Encoding of special characters - ANSI/Unicode to ASCII conversion

2
NewbieNewbie
2

    Apr 22, 2010#1

    UltraEdit Ver 5 provided a viable workaround for a problem I was never able to understand or fix. The workaround, however, no longer works in my new Ver 16. I know the problem is not with UE, but, after a zillion hours of floundering, I think the community of UE users is the group most likely to be able to suggest a solution to the problem, or at least how to get the UE workaround working again.

    So: I compose email in M/S Word in Windows, then cut and paste it into the AOL Write text box. Although it all looks right on my PC, many special characters, like the apostrophe in contractions, are garbled when the recipient gets it. AOL spell-checking fixes these characters one word at a time, but the workaround took only a few clicks and was simply to paste first into UE, then cut and paste from UE into AOL. The apostrophe, for instance, was changed from X92 to X27 going through UE Ver 5.

    There must be a general concept I am missing here since I have had this problem over the lifetime of many versions of Windows, Word, and AOL.

    Thanks in advance for whatever insight and help you can provide.

    Regards,
    George A. McClain

    6,606548
    Grand MasterGrand Master
    6,606548

      Apr 23, 2010#2

      Text written in Word is encoded by default using the codepage defined in the Windows regional and language options. For Western European, US and Canada this is Windows 1252 (ANSI - Latin I) which is very similar the standardized codepage ISO 8859-1 (Latin I). This is an ANSI codepage which means it uses 1 byte per character and the codepage contains therefore just 256 different characters.

      The first 32 characters are control characters. The next 96 characters are standard characters. The 32 control characters plus the 96 standard characters are well known as ASCII characters. Those 128 characters requiring 7 bits are the same in most codepages. The upper 128 characters in the codepage with 256 characters differ depending on which codepage is selected.

      When editing in Word and inserting a character not available in the standard codepage, Word inserts this character as Unicode character making the surrounding text block completely Unicode. So a Word file can contain a mixture of ANSI and Unicode encoded text making text searches with Windows Explorer in binary Word files (*.doc) a little bit tricky and unpredictable.

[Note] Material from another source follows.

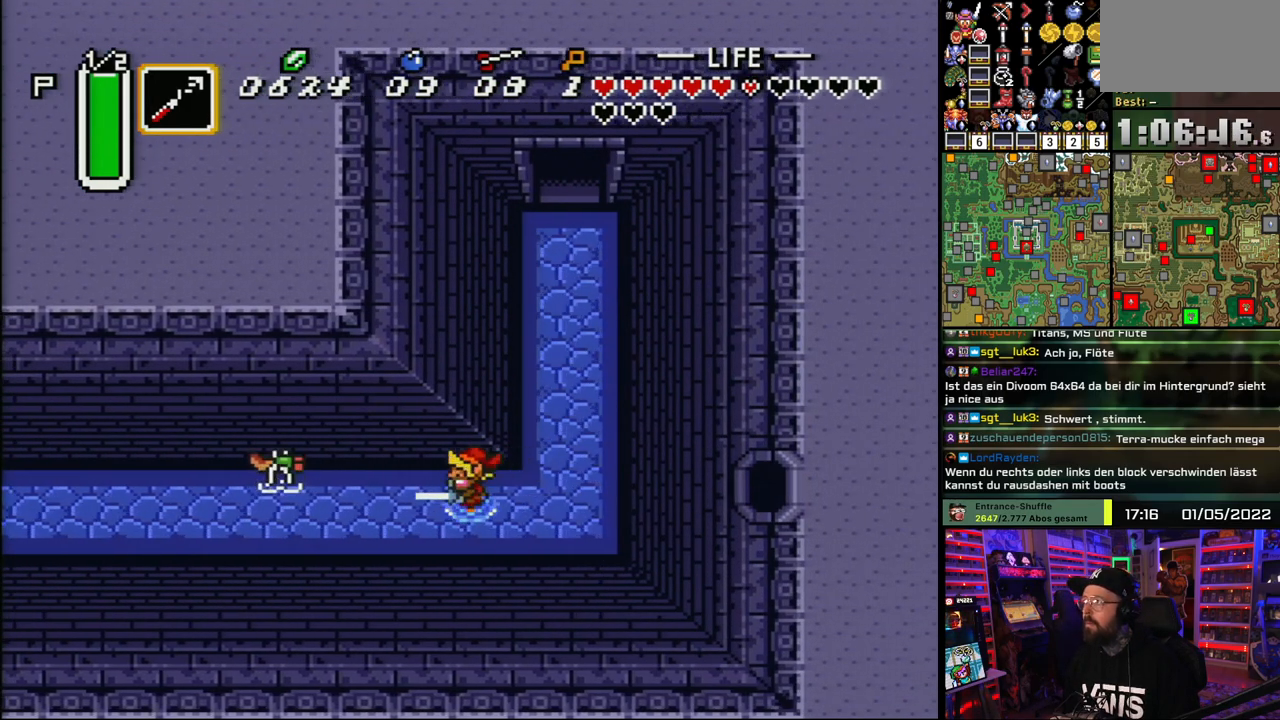
{"buttons": ["A"], "events": []}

      When you copy a text written in Word to clipboard, Word copies them either as ANSI or as Unicode text to the clipboard depending on which characters the text includes. Contains the text any Unicode character, the entire text is copied as Unicode text to the clipboard, otherwise ANSI is used.

      New files in UltraEdit are either ANSI files or Unicode files depending on the encoding configuration setting for new files. By default the setting is set to ANSI using also the codepage defined in the Windows regional and language settings. So when pasting a text from Word it is either inserted into the new file 1:1 or is converted from Unicode to the current ANSI codepage using the relevant Windows kernel function.

      What you want is a conversion from Unicode or ANSI to 7 bit ASCII to use just the first 128 characters instead of the 256 ANSI or the 65536 Unicode characters. As far as I know this can be done only with a macro or script. If you want such a script or macro, please reply and ask for it and tell us what you want (script or macro). Important for us to know is what is your standard codepage. You can see that by starting UltraEdit, open a new file and look on View - Set Code Page.

      By the way: Why are you not writing the text for AOL in a text editor instead of MS Word? That would already avoid inserting ` and ´ when you click on key for character '. Of course you can disable the AutoFormat option of MS Word which converts straight single and double quotes into left and right single and double quotes, too.
      Best regards from an UC/UE/UES for Windows user from Austria

      2
      NewbieNewbie
      2

        Apr 23, 2010#3

        Thank you the clear and detailed explanation. It is exactly what I was hoping to get in the UE Forum. My standard code page is 1252.

        Turning off Word AutoFormating seems like the right choice this morning. I will have to see if that means giving up some function I really want, but I have frequently found things like auto-list and auto-bullet more annoying than helpful. I may find I am glad to have it gone.

        I use Word for correspondence simply because that is the way I have always done it since Word replaced Dos Script and later Email replaced hardcopy in an envelope. However, I will look into switching, especially if that would provide good search capability in my old letters.

        Thanks for the offer regarding a special script or macro, but I do not think that will be necessary. And thanks again for quick and very helpful response.

        Regards,
        George A. McClain

        901
        MasterMaster
        901

          Apr 23, 2010#4

          Since newer versions of UE can detect and manage encoded characters, it no longer swaps them out with standard replacements from the standard ASCII character table. As Mofi said, your best option is to write the message in a text editor in the first place instead of using Word.

          Just an FYI... I'm not sure if this is a bug or a "feature"... but when I select the View -> Reset Fonts menu option, the single and double open and close quotation marks display as the "garbled" characters that you say your recipients see. If you really must clean up an encoded text string you could try this technique to visually identify the characters you need to clean up before your cut and paste into AOL.